Parliament may shift to a new calendar

For the changeover, budget will have to be advanced, vote on account will go, and winter session will be moved back.

August 30, 2016 12:37 am | Updated October 17, 2016 06:50 pm IST - New Delhi:

The Finance Ministry is planning to seek the Cabinet’s approval for advancing the budget session by a few weeks.

The Finance Ministry is planning to seek the Cabinet’s approval for advancing the budget session by a few weeks.

The Centre is all set to propose a new Parliamentary calendar as it moves to end the system of securing a vote on account for expenses undertaken in the weeks pending the completion of the approvals process for the Union Budget every year. Completion of the budget exercise in Parliament on or before March 31 can eliminate the need for securing the vote on account, a constitutional necessity.

Lasts till May

Normally, the pre-budget preparatory cycle starts towards the end of September of the current year and lasts till May of the next financial year. Since Parliament is not able to vote the entire budget before the commencement of the new financial year (April 1), the necessity to keep enough finance at the disposal of the government in order to allow it to run the administration of the country remains. A special provision is, therefore, made for “Vote on Account” under Article 116 by which government obtains the Vote of Parliament for a sum sufficient to incur expenditure for a part of the year. It is normally taken for two months but during election years or when it is anticipated that the main Demands and Appropriation Bill will take longer than two months, the vote on account is for a period exceeding two months.

According to a Finance Ministry official, it is planning to seek the Cabinet’s approval for advancing by a few weeks the budget session for which Parliament is generally convened around the third week of February and also a new date for presenting the Union Budget to Parliament. The Ministry will also write to Lok Sabha Speaker Sumitra Mahajan as well as to the Estimates Committee of the House headed by Dr. Murli Manohar Joshi in this regard. The change in the calendar could in turn necessitate moving back the Winter Session, which normally ends in the last week of December, the official said.
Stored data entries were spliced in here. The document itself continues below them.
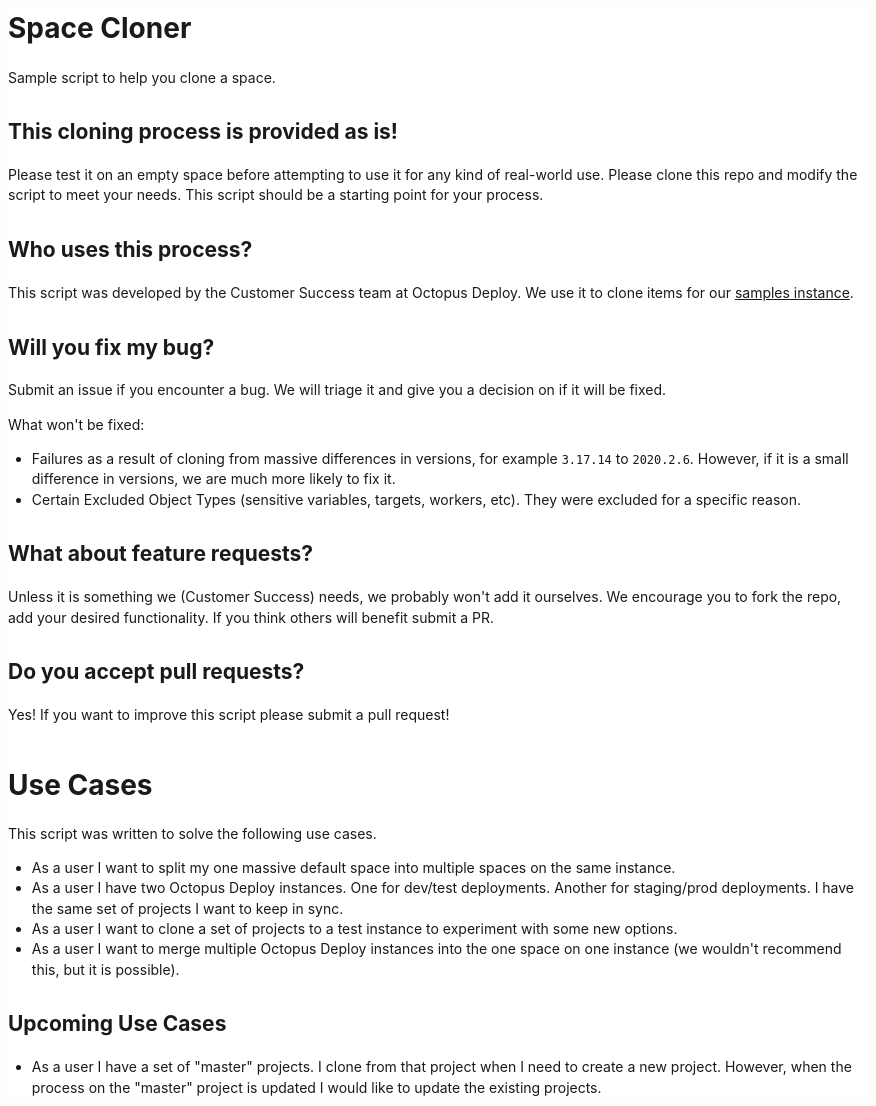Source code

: # Space Cloner
Sample script to help you clone a space.

## This cloning process is provided as is!
Please test it on an empty space before attempting to use it for any kind of real-world use.  Please clone this repo and modify the script to meet your needs.  This script should be a starting point for your process.

## Who uses this process?
This script was developed by the Customer Success team at Octopus Deploy.  We use it to clone items for our [samples instance](https://samples.octopus.app).

## Will you fix my bug?  
Submit an issue if you encounter a bug.  We will triage it and give you a decision on if it will be fixed.

What won't be fixed:
- Failures as a result of cloning from massive differences in versions, for example `3.17.14` to `2020.2.6`.  However, if it is a small difference in versions, we are much more likely to fix it.
- Certain Excluded Object Types (sensitive variables, targets, workers, etc).  They were excluded for a specific reason.  

## What about feature requests?
Unless it is something we (Customer Success) needs, we probably won't add it ourselves.  We encourage you to fork the repo, add your desired functionality.  If you think others will benefit submit a PR.

## Do you accept pull requests?
Yes!  If you want to improve this script please submit a pull request!

# Use Cases
This script was written to solve the following use cases.

- As a user I want to split my one massive default space into multiple spaces on the same instance.
- As a user I have two Octopus Deploy instances.  One for dev/test deployments.  Another for staging/prod deployments.  I have the same set of projects I want to keep in sync.
- As a user I want to clone a set of projects to a test instance to experiment with some new options.
- As a user I want to merge multiple Octopus Deploy instances into the one space on one instance (we wouldn't recommend this, but it is possible).

## Upcoming Use Cases

- As a user I have a set of "master" projects.  I clone from that project when I need to create a new project.  However, when the process on the "master" project is updated I would like to update the existing projects.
The need for pushing back the budget session arose after several States — in a committee headed by the Union Finance Secretary — and some Ministries demanded that the annual budget exercise should be completed before the beginning of the new fiscal year on April 1 for streamlined allocation of funds.

GST factor

The realignment of the Parliamentary calendar is also partly triggered by this year’s one-time need for speedy approvals and subsequent implementation of the Goods & Services Tax (GST). The next budget, likely to contain the tax rates, must be approved before the roll-out by the Centre and States of the new tax that will subsume indirect taxes on the target deadline of April 1, 2017.

By convention, the Union Budget is presented each year on the last working day of February by the Finance Minister to Parliament. It is presented in two parts i.e. the Railway Budget pertaining to Railway Finance and General Budget which gives an overall picture of the financial position of the Centre including the effect of the Railway Budget.

The Centre is also mulling if the practice of the separate Railway Budget should be discontinued.

The ‘budget system’ was introduced in India on 7 April, 1860. The first Indian Finance Member James Wilson delivered the budget speech expounding the Indian financial policy as an integral whole for the first time. Post-Independence, the first Budget was presented on November 26, 1947 by India’s first Finance Minister R.K. Shanmugham Chetty. Although the Constitution does not mention the term ‘Budget’, Article 112 provides: “the President shall in respect of every financial year cause to be laid before both the Houses of Parliament, the House of People (Lok Sabha) and the Council of States (Rajya Sabha), a statement of the estimated receipts and expenditure of the government for that year.”

Separately, a government committee headed by former Chief Economic Adviser Shankar Acharya is examining if the financial year should be changed to coincide with the calendar year.